▶ _Obiettivo_
Quali righe dei dati contengono la parola "teams"? Individuale e ricopiale per intero, distinguendo tra maiuscole e minuscole.

###

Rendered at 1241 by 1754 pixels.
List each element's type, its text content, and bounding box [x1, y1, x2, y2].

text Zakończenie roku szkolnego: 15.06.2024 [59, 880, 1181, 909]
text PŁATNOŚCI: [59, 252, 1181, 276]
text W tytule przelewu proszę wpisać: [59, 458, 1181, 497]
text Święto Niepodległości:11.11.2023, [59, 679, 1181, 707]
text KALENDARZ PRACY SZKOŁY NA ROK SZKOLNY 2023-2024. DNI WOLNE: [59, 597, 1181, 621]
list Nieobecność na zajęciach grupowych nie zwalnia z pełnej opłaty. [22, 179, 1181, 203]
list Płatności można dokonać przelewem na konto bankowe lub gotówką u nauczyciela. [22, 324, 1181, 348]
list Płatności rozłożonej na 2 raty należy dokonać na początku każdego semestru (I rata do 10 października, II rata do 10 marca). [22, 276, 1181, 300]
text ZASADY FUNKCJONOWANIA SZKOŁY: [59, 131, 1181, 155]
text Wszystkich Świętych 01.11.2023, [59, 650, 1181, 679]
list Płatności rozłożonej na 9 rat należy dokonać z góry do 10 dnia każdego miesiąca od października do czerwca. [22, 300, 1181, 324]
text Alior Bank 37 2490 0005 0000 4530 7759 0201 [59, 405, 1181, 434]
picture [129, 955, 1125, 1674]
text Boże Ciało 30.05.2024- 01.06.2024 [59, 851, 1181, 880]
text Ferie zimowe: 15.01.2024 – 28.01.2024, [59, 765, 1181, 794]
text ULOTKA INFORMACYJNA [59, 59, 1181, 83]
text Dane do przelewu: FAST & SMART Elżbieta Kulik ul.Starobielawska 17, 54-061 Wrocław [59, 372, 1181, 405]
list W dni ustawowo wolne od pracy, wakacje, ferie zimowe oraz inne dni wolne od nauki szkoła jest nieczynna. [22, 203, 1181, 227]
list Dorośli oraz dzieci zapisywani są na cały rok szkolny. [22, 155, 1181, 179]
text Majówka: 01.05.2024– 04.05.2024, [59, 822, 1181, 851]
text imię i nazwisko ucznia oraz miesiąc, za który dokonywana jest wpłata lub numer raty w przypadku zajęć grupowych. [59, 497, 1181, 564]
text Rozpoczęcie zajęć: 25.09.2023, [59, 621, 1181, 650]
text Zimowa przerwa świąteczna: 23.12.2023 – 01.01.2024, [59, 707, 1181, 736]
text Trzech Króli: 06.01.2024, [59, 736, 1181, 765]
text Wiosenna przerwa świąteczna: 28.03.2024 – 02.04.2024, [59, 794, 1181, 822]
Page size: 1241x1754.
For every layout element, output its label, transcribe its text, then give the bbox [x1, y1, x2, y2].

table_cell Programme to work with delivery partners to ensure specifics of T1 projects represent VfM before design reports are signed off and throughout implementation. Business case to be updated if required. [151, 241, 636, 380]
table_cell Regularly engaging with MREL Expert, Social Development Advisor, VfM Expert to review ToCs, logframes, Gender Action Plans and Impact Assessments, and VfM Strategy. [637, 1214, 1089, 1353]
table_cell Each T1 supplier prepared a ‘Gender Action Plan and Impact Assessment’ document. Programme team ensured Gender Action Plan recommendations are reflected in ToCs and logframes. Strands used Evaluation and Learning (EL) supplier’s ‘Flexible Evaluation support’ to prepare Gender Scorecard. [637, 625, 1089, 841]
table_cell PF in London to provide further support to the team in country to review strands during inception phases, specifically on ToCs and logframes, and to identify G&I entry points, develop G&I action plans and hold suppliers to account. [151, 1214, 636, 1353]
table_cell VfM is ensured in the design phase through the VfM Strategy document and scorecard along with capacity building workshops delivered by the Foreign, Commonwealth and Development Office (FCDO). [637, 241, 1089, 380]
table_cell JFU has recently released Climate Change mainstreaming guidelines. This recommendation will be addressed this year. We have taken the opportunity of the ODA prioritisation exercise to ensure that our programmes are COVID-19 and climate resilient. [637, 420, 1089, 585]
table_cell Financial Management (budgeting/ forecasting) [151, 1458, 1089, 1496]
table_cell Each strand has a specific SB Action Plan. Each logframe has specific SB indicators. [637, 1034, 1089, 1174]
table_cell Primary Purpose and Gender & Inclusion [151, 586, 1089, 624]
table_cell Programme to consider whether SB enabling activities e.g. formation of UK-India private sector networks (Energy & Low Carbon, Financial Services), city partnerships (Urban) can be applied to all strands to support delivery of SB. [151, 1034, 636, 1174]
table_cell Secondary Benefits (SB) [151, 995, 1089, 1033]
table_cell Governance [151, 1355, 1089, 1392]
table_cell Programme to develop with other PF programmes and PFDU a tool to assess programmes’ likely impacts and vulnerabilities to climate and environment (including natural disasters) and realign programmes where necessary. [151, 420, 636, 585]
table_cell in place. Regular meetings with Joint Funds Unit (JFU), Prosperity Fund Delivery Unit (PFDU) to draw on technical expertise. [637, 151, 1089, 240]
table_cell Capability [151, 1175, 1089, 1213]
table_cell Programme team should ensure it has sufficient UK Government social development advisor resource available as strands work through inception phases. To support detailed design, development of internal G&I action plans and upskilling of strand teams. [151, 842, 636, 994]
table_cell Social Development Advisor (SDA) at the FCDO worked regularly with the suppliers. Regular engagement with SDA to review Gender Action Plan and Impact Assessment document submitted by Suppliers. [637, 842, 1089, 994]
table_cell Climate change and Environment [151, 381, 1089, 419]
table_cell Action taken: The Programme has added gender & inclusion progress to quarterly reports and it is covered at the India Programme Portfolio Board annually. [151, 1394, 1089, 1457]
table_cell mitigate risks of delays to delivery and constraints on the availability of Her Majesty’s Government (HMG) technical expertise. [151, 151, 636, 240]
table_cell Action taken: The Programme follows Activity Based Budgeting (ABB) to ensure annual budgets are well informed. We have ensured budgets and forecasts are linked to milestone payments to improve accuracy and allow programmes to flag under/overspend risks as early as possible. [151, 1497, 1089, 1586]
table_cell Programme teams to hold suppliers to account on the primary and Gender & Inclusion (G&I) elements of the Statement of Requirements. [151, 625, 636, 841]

###

▶ _Soluzione scritta_
table_cell Programme team should ensure it has sufficient UK Government social development advisor resource available as strands work through inception phases. To support detailed design, development of internal G&I action plans and upskilling of strand teams. [151, 842, 636, 994]
table_cell Programme teams to hold suppliers to account on the primary and Gender & Inclusion (G&I) elements of the Statement of Requirements. [151, 625, 636, 841]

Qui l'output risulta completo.